DATA SEGMENT:
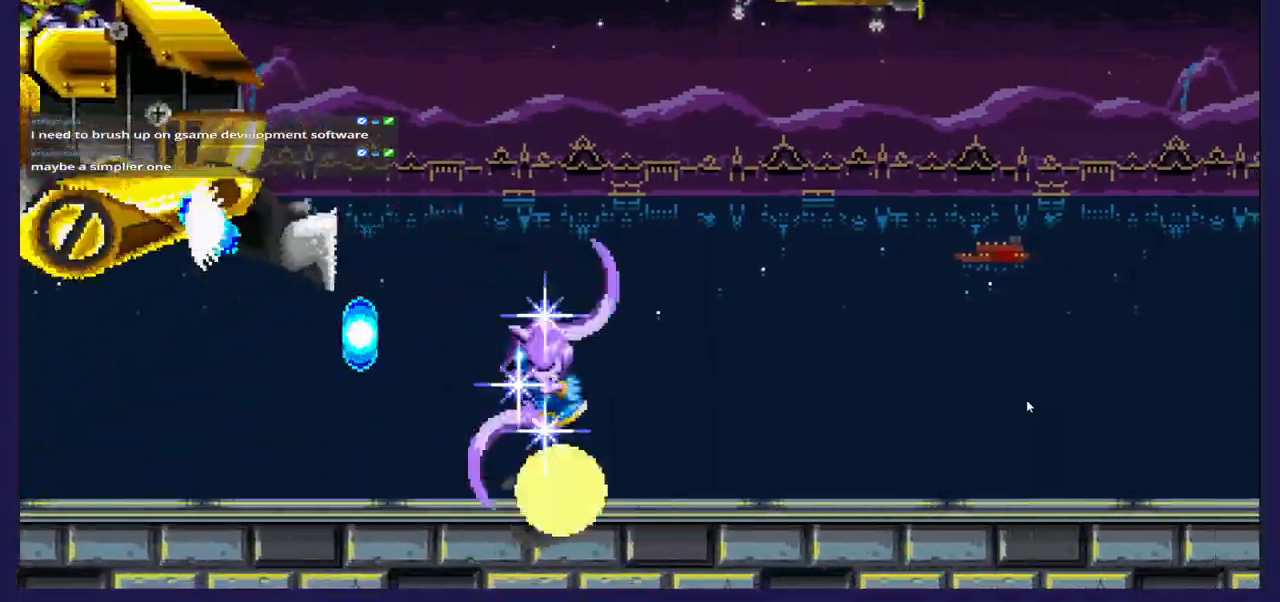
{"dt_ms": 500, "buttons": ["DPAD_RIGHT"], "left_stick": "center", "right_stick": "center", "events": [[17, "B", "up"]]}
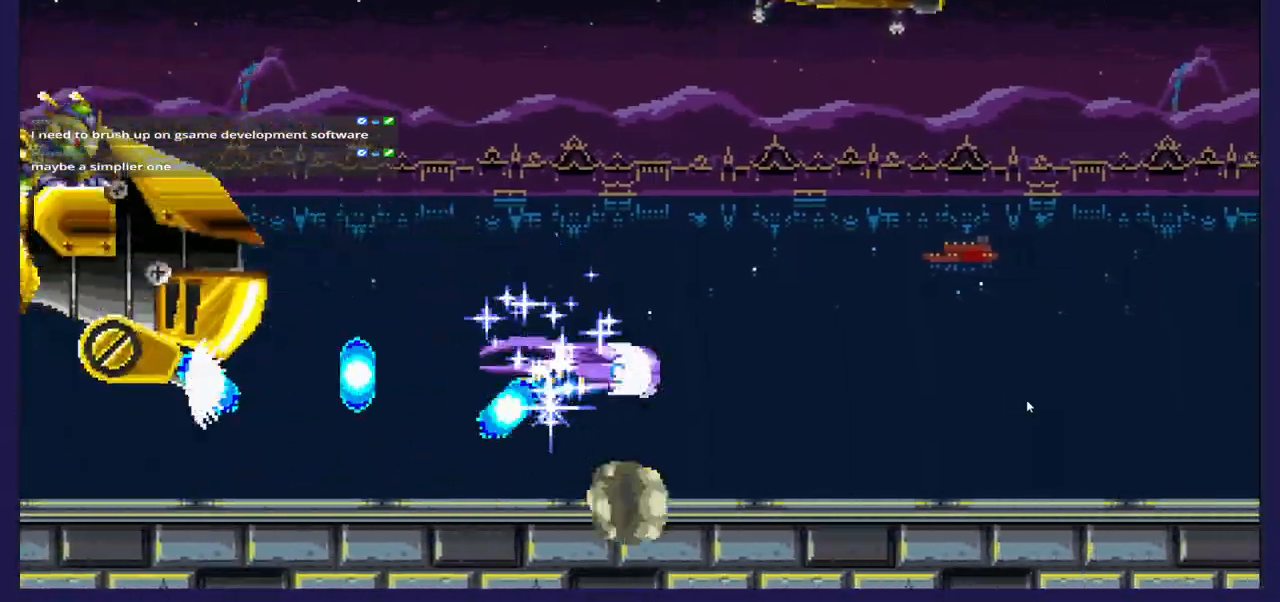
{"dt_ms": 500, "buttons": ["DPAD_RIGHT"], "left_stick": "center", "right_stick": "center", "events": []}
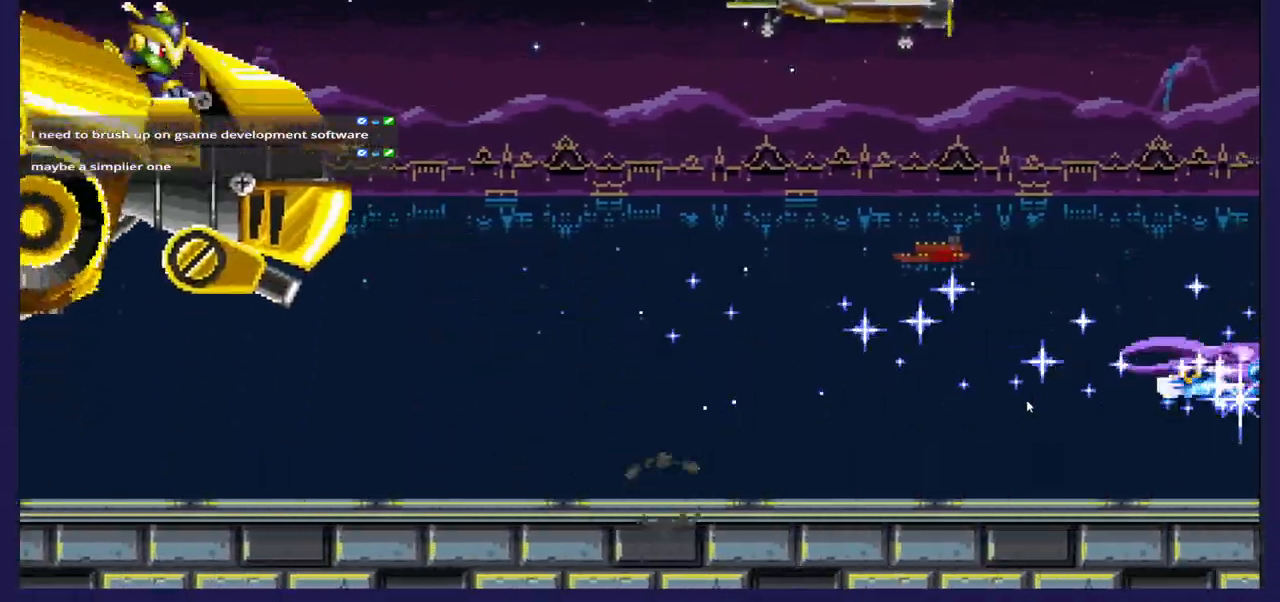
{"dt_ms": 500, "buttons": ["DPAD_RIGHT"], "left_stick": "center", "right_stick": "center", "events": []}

TASK DETAILS:
Write the data above out exactly. Leave out any pictures.

RESULT:
{"dt_ms": 500, "buttons": ["DPAD_RIGHT"], "left_stick": "center", "right_stick": "center", "events": [[17, "B", "up"]]}
{"dt_ms": 500, "buttons": ["DPAD_RIGHT"], "left_stick": "center", "right_stick": "center", "events": []}
{"dt_ms": 500, "buttons": ["DPAD_RIGHT"], "left_stick": "center", "right_stick": "center", "events": []}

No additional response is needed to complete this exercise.